ACTIVITY
A verbatim copy of the lines from the one with "vfov_deg: 48.0" through the final line below is required; print it and nothing else.

RECORDS SUPPLIED
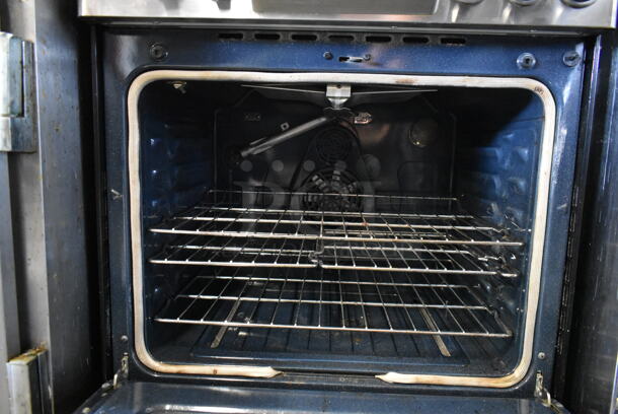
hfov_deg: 67.3
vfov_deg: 48.0
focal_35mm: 27
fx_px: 464
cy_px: 207
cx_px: 309
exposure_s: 1/30
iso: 5600
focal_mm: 18
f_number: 3.5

SOLUTION BELOW
vfov_deg: 48.0
focal_35mm: 27
fx_px: 464
cy_px: 207
cx_px: 309
exposure_s: 1/30
iso: 5600
focal_mm: 18
f_number: 3.5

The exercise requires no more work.